Now remember, two weeks ago when Bill Ackman took to CNBC, crying about not wanting to be responsible for killing daddy as he ranted that “hell was coming.” Well that was then – because now he is changing his tune – and took to Twitter to say so. Now – suddenly hell is not coming and since he took advantage of the angst he created – and is now net long – he suddenly thinks that the end is near and that the economy is set to explode. I mean you can’t make this stuff up. Surely Billions will have a couple of episodes on this. The question is: Who will play Billy?
Gold which rallied strongly last week and rallied again yesterday taking it up and thru $1700/oz. before settling at $1604. It is up again this morning, trading up $9 at $1703/oz. but did trade as high as $1736/oz. Yesterday I said that last week’s bounce off of $1600 appears to be taking us to $1700 – where it should find resistance and sellers IF in fact the virus appears to be slowing. Well everyone is telling us that it is slowing – so I expect that Gold should stall right in here. The surge to $1736 feels like it was an “algo surge.” If the news continues to suggest that the spread is slowing, then expect to see gold back off.
Take good care
Pork Cutlets Caprese
Pork Cutlet Milanese with Tomato, Arugula and Red Onion Salad. This is a great dish – colorful, hearty, and easy to make.
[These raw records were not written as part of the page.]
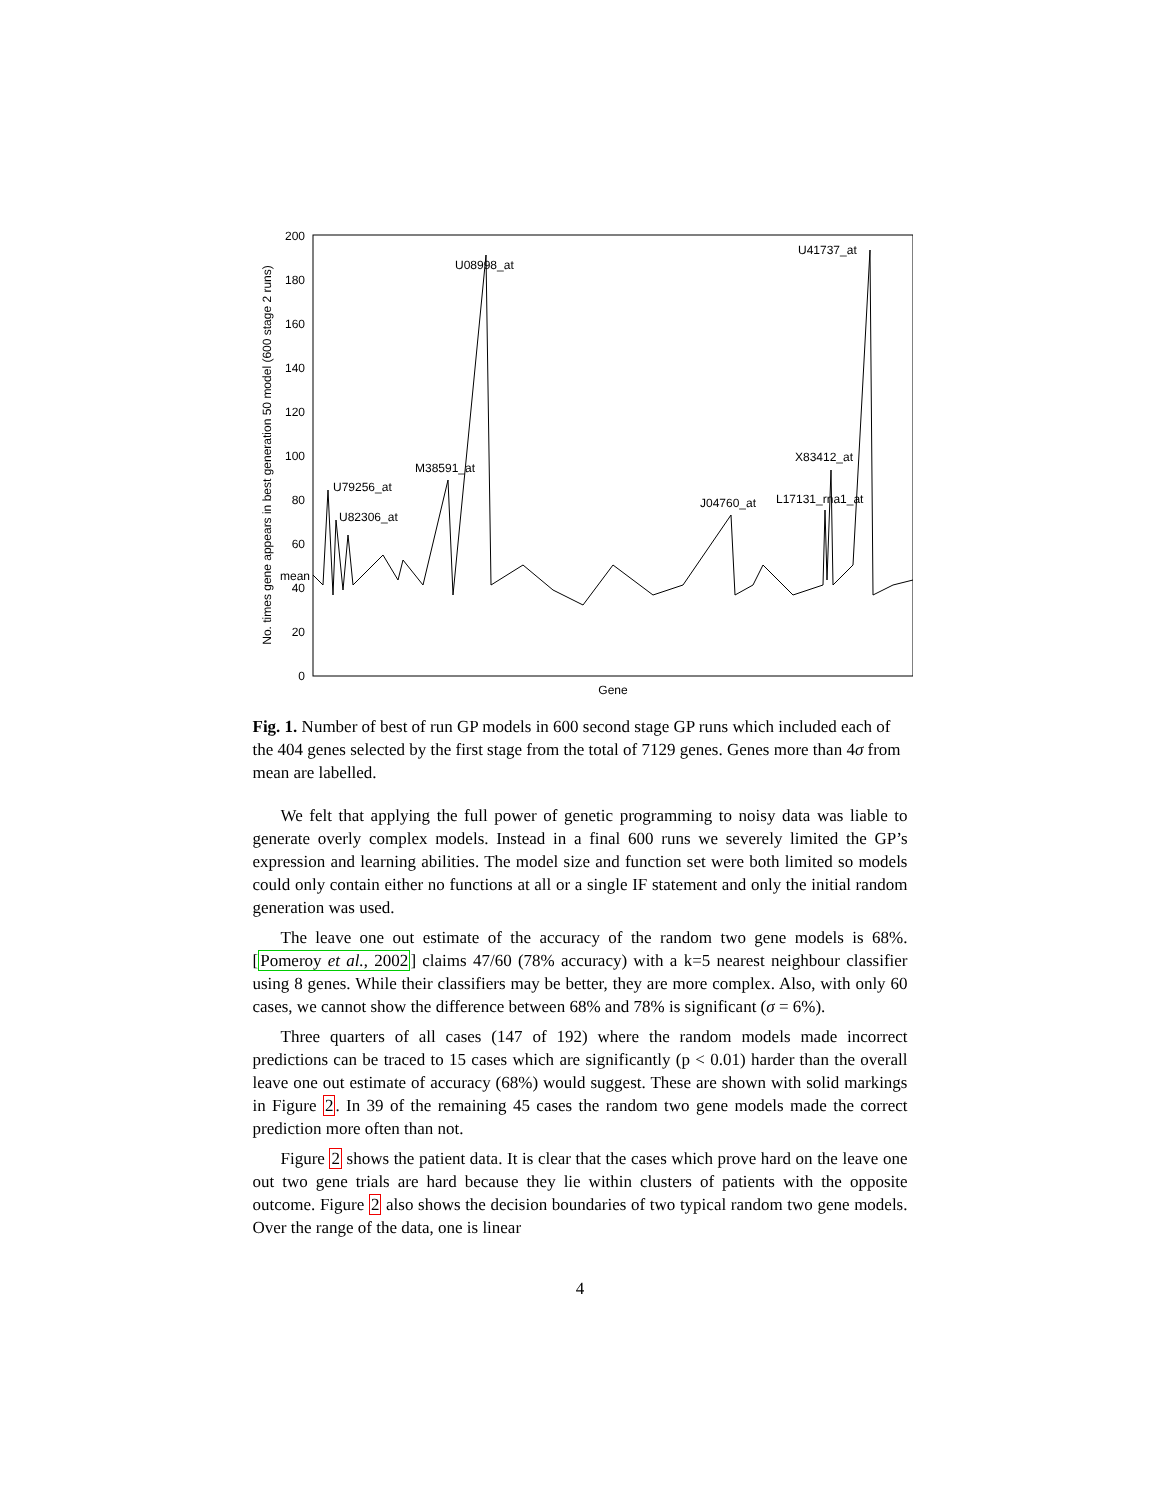0
20
40
60
80
100
120
140
160
180
200
mean
No. times gene appears in best generation 50 model (600 stage 2 runs)
Gene
U79256_at
U82306_at
M38591_at
U08998_at
J04760_at
X83412_at
L17131_rna1_at
U41737_at
Fig. 1. Number of best of run GP models in 600 second stage GP runs which included each of the 404 genes selected by the first stage from the total of 7129 genes. Genes more than 4σ from mean are labelled.
We felt that applying the full power of genetic programming to noisy data was liable to generate overly complex models. Instead in a final 600 runs we severely limited the GP’s expression and learning abilities. The model size and function set were both limited so models could only contain either no functions at all or a single IF statement and only the initial random generation was used.
The leave one out estimate of the accuracy of the random two gene models is 68%. [Pomeroy et al., 2002] claims 47/60 (78% accuracy) with a k=5 nearest neighbour classifier using 8 genes. While their classifiers may be better, they are more complex. Also, with only 60 cases, we cannot show the difference between 68% and 78% is significant (σ = 6%).
Three quarters of all cases (147 of 192) where the random models made incorrect predictions can be traced to 15 cases which are significantly (p < 0.01) harder than the overall leave one out estimate of accuracy (68%) would suggest. These are shown with solid markings in Figure 2. In 39 of the remaining 45 cases the random two gene models made the correct prediction more often than not.
Figure 2 shows the patient data. It is clear that the cases which prove hard on the leave one out two gene trials are hard because they lie within clusters of patients with the opposite outcome. Figure 2 also shows the decision boundaries of two typical random two gene models. Over the range of the data, one is linear
4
For this you need: Pork cutlets (pounded thin), flour, eggs, seasoned bread crumbs, olive oil, butter, fresh arugula, Ripe Cherry Tomatoes, sliced red onion, lemon juice, and shaved parmegiana cheese.
In a bowl – beat 3 eggs (add a splash of milk), on a separate plate put some flour and on a third plate – place the seasoned breadcrumbs. (It is like an assembly line – capisce?)
Begin by pounding the cutlets to thin them out. Now – in this order – dredge the cutlet in the flour – dip in the egg wash and then cover in breadcrumbs – pressing gently so that the breadcrumbs adhere to the cutlet. Place on a plate. Place in the fridge for about an hour.
Preheat the oven to broil
After an hour – place a pyrex dish in the oven with enough olive oil to cover the bottom of the dish. You can add a dollop of butter (never a problem) – place the cutlets in the dish on one side then immediately flip them and allow to broil. Cook the cutlets until they are crispy golden brown then flip and repeat. Remove and place on a warmed plate. Top the cutlet with some arugula, then the cherry tomatoes (cut in half), and the red onion. Squeeze fresh lemon juice sparingly – drizzle some olive oil – season with s&p and top with shavings of Parmegiana cheese. Simple yet outstanding. Enjoy your favorite wine – and now that spring is in the air. Go for a nice French Rose… vs. a heavy red.